→ **本文抜粋**:
■ ■ ■ ■ ■

アステカの君主としての在位年数がスペイン人の到来前ではもっとも短く、伝承では暗君の代表のように伝えられるが、必ずしも実態を反映していない[2]。
生涯
[編集]「ティソク」とは「犠牲をささげる者」という意味だが、「苦行を行う者」、「血を流す者」とも解釈される。アステカ文字では通常傷ついた足によって示されるが、アガベあるいは骨が石を貫く文字でも示される[3]。
ティソクの生年は不明である[3]。前トラトアニであるアシャヤカトルの同母兄弟で、アシャヤカトルの治世においては将軍にあたるトラコチカルカトルをつとめており、したがって戦争の経験はあるはずだった。アシャヤカトルの死にともなって即位したが、前代までのトラトアニと異なって軍事的な征服は限られており、その成果もはかばかしくなかったという。通常、新しいトラトアニは即位式の犠牲に供するための捕虜を得るための戦いを行うが、伝承によればティソクは戦いにおいて40人の捕虜を得たが300人の戦士を失った。即位して2年後、ティソクの軍事力が劣るとみたメキシコ湾岸の諸国が反乱を起こし、ティソクはその鎮圧のために遠征した[3]。

■ ■ ■ ■ ■

→ **提供資料**:

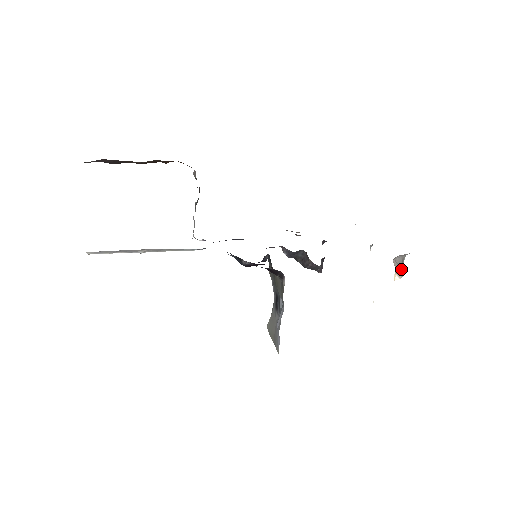
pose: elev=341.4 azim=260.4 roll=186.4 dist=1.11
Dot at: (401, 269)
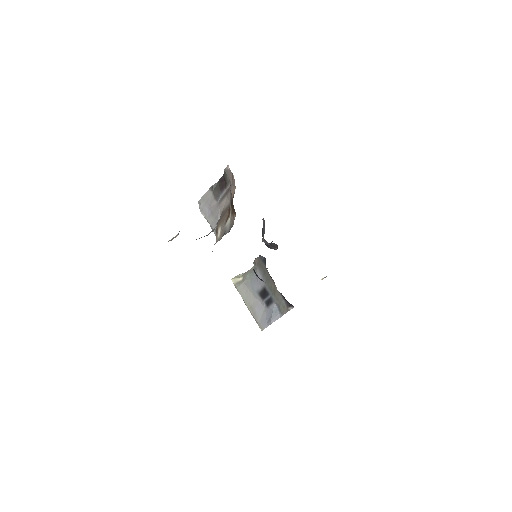
Dot at: occluded
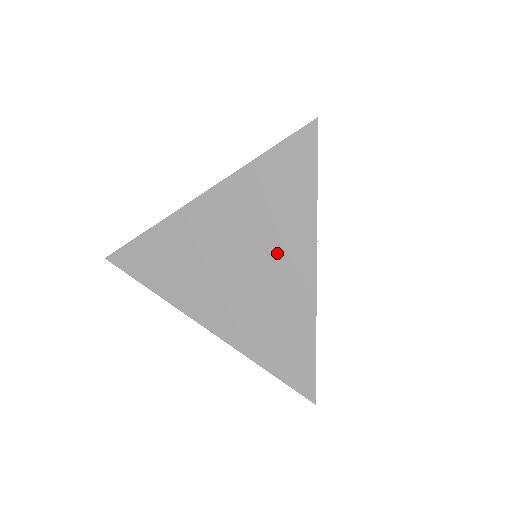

■ ■ ■ ■ ■

→ **目標 1**: 次の記述 (a)〜(c) は本文抜粋の内容と合っていますか？ それぞれ「はい」か「いいえ」で答え、判断の決め手となる本文の語句をそのまま引用してください。(a) ティソクの生年は分かっている。(b) ティソクはアシャヤカトルの同母兄弟である。(c) 伝承では、ティソクは戦いで300人の捕虜を得た。
→ **目標 2**: 本文抜粋の「ティソクの生年は不明である[3]。前トラ」から「鎮圧のために遠征した[3]。」までを、「トラトアニ」を「君主」に置き換えて示してもらえますか？
→ **目標 3**: 本文抜粋によると、アステカ文字ではティソクは通常何によって示されますか？
一覧は本文抜粋とは別の資料です。

→ **完成した回答 1**:
(a) いいえ：「ティソクの生年は不明である」
(b) はい：「前トラトアニであるアシャヤカトルの同母兄弟で」
(c) いいえ：「40人の捕虜を得たが300人の戦士を失った」

→ **完成した回答 2**:
ティソクの生年は不明である[3]。前君主であるアシャヤカトルの同母兄弟で、アシャヤカトルの治世においては将軍にあたるトラコチカルカトルをつとめており、したがって戦争の経験はあるはずだった。アシャヤカトルの死にともなって即位したが、前代までの君主と異なって軍事的な征服は限られており、その成果もはかばかしくなかったという。通常、新しい君主は即位式の犠牲に供するための捕虜を得るための戦いを行うが、伝承によればティソクは戦いにおいて40人の捕虜を得たが300人の戦士を失った。即位して2年後、ティソクの軍事力が劣るとみたメキシコ湾岸の諸国が反乱を起こし、ティソクはその鎮圧のために遠征した[3]。

→ **完成した回答 3**: 傷ついた足によって示されます。